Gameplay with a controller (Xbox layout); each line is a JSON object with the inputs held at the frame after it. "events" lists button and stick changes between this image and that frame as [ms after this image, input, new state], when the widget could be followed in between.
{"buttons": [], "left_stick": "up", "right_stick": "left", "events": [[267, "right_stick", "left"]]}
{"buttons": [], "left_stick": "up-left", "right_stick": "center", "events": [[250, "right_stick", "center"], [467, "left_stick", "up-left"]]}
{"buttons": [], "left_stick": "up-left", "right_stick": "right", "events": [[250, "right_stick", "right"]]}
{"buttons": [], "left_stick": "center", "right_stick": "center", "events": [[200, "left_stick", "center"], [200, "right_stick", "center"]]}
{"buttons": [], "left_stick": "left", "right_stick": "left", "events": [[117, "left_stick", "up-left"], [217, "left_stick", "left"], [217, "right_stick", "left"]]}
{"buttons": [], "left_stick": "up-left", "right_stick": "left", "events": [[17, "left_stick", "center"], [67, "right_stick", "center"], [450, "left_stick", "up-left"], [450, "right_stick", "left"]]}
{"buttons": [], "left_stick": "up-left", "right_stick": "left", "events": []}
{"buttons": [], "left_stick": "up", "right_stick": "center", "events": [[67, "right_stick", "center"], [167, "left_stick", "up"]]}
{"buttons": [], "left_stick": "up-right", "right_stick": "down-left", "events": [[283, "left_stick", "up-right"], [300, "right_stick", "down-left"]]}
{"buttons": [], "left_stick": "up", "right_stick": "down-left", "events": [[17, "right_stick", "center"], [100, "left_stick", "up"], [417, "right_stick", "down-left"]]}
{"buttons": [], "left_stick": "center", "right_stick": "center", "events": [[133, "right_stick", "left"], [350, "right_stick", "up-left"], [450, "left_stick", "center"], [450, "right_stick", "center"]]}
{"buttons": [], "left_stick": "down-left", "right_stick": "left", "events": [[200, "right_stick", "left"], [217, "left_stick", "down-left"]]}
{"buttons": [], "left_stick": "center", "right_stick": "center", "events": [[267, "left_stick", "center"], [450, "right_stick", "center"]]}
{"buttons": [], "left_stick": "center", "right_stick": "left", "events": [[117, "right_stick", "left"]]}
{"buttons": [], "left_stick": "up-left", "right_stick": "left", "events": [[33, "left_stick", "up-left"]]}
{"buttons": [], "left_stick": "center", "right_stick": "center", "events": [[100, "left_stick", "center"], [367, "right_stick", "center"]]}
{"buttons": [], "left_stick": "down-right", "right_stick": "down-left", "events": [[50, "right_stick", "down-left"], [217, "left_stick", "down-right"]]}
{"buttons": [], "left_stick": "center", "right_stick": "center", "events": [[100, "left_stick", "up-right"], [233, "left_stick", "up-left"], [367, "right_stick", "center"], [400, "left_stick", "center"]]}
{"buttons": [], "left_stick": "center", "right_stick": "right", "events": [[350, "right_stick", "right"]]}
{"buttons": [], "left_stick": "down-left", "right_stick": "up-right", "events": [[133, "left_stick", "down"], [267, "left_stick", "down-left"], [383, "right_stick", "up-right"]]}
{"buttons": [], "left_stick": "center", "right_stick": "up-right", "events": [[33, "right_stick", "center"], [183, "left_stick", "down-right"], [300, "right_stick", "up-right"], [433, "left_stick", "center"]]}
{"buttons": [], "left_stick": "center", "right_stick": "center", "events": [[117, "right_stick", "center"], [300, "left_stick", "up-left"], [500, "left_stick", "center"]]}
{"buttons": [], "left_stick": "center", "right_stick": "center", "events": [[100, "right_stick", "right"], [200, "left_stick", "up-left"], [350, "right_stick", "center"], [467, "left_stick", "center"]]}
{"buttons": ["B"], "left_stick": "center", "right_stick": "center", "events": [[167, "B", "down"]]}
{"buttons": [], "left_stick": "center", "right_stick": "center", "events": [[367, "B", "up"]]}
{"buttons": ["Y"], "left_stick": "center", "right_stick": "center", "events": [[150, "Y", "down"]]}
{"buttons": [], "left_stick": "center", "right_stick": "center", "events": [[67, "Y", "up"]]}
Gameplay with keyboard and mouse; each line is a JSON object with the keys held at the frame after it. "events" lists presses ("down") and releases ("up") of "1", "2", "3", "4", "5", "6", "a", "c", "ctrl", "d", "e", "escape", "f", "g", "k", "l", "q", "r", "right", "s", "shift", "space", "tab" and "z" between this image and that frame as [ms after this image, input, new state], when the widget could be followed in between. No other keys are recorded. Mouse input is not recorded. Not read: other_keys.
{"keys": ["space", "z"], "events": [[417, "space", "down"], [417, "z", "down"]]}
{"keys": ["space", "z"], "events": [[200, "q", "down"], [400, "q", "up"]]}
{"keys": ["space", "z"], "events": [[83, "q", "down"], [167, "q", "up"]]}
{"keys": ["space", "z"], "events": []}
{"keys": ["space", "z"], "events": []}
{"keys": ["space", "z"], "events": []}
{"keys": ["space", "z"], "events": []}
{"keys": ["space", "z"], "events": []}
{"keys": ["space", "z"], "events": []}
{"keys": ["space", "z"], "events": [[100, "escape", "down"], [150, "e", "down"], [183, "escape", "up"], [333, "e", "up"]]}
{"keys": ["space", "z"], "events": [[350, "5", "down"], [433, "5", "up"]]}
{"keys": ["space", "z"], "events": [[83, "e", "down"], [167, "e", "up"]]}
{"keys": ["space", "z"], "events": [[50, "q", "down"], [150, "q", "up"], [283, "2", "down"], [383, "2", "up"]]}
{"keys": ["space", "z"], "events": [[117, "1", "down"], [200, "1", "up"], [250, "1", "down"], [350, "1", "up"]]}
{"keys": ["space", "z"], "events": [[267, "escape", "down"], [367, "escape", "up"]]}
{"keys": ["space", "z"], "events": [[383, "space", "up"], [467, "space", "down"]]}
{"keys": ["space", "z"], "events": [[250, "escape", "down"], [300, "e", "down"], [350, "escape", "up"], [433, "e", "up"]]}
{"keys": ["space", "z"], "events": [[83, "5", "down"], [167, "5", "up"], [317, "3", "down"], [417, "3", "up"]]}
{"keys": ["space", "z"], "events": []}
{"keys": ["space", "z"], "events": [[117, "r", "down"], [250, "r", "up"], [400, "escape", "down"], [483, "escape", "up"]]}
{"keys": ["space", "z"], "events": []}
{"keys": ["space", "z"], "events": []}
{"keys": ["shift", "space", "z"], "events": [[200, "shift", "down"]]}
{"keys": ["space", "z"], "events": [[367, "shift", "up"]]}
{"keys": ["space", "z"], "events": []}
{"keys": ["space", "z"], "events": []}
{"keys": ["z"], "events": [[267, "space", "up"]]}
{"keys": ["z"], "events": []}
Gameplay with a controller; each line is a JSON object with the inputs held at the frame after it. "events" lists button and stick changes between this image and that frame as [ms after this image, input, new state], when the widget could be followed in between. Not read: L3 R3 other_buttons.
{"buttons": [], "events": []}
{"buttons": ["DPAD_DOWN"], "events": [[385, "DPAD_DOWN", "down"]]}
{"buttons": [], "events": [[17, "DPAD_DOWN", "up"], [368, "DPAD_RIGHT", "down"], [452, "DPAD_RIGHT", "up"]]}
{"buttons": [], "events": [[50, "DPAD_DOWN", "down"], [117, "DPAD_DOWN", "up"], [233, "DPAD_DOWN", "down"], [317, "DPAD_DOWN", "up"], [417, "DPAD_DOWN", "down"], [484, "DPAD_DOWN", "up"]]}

WHAT YOU NEED TO DO: Going through the records above, count the lines that hold the string "shift" and give only the total.

RESPONSE: 3